> **Text**:
D: This patch adds a FUTEX_AWAIT and /dev/futex, for attaching futexes
D: to file descriptors, which can be used with poll, select or SIGIO.

diff -urN -I \$.*\$ --exclude TAGS -X /home/rusty/devel/kernel/kernel-patches/current-dontdiff --minimal linux-2.5.20.15557/include/linux/futex.h linux-2.5.20.15557.updated/include/linux/futex.h
--- linux-2.5.20.15557/include/linux/futex.h Sat May 25 14:34:59 2002
+++ linux-2.5.20.15557.updated/include/linux/futex.h Wed Jun 5 22:01:44 2002
@@ -4,5 +4,6 @@
/* Second argument to futex syscall */
#define FUTEX_WAIT (0)
#define FUTEX_WAKE (1)
+#define FUTEX_AWAIT (2)

> **Work item A**: Reproduce the futex patch excerpt above in full, with every line unchanged.

> **Materials provided**:
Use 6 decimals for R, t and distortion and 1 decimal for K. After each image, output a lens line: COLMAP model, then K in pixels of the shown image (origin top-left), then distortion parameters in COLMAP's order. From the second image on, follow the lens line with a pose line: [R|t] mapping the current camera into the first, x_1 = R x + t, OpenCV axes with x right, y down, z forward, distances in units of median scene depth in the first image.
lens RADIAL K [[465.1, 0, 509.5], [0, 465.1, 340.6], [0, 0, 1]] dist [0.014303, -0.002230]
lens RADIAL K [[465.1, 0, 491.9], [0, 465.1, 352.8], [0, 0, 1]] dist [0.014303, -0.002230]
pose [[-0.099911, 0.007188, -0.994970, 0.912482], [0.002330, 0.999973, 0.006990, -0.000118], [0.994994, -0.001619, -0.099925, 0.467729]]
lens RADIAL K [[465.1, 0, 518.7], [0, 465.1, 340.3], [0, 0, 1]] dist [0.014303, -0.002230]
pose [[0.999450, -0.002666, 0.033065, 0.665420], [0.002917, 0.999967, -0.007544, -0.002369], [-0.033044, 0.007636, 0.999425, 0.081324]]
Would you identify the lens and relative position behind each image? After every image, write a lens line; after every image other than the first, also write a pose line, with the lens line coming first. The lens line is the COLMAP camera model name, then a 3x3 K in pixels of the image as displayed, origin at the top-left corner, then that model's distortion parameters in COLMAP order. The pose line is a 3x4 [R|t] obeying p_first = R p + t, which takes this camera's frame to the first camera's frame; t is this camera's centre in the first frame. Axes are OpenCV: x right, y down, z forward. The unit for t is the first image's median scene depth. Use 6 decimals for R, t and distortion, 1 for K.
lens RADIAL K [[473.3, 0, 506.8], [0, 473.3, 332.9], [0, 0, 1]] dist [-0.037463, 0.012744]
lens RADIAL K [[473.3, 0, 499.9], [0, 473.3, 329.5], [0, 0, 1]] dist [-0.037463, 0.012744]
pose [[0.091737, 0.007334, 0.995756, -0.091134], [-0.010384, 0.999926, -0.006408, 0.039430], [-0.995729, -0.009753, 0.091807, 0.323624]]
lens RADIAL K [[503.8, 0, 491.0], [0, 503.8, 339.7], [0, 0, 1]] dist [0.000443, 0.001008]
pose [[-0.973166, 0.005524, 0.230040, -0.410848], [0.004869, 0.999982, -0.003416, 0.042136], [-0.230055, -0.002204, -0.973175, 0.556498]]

> **Work item B**: Please write out everything in the entries from the line containing "Would you identify" down to the line containing "329.5], [0, 0, 1]] dist [-0.037463, 0.012744]", with both of those lines included.

> **Problem solution A**:
D: This patch adds a FUTEX_AWAIT and /dev/futex, for attaching futexes
D: to file descriptors, which can be used with poll, select or SIGIO.

diff -urN -I \$.*\$ --exclude TAGS -X /home/rusty/devel/kernel/kernel-patches/current-dontdiff --minimal linux-2.5.20.15557/include/linux/futex.h linux-2.5.20.15557.updated/include/linux/futex.h
--- linux-2.5.20.15557/include/linux/futex.h Sat May 25 14:34:59 2002
+++ linux-2.5.20.15557.updated/include/linux/futex.h Wed Jun 5 22:01:44 2002
@@ -4,5 +4,6 @@
/* Second argument to futex syscall */
#define FUTEX_WAIT (0)
#define FUTEX_WAKE (1)
+#define FUTEX_AWAIT (2)

> **Problem solution B**:
Would you identify the lens and relative position behind each image? After every image, write a lens line; after every image other than the first, also write a pose line, with the lens line coming first. The lens line is the COLMAP camera model name, then a 3x3 K in pixels of the image as displayed, origin at the top-left corner, then that model's distortion parameters in COLMAP order. The pose line is a 3x4 [R|t] obeying p_first = R p + t, which takes this camera's frame to the first camera's frame; t is this camera's centre in the first frame. Axes are OpenCV: x right, y down, z forward. The unit for t is the first image's median scene depth. Use 6 decimals for R, t and distortion, 1 for K.
lens RADIAL K [[473.3, 0, 506.8], [0, 473.3, 332.9], [0, 0, 1]] dist [-0.037463, 0.012744]
lens RADIAL K [[473.3, 0, 499.9], [0, 473.3, 329.5], [0, 0, 1]] dist [-0.037463, 0.012744]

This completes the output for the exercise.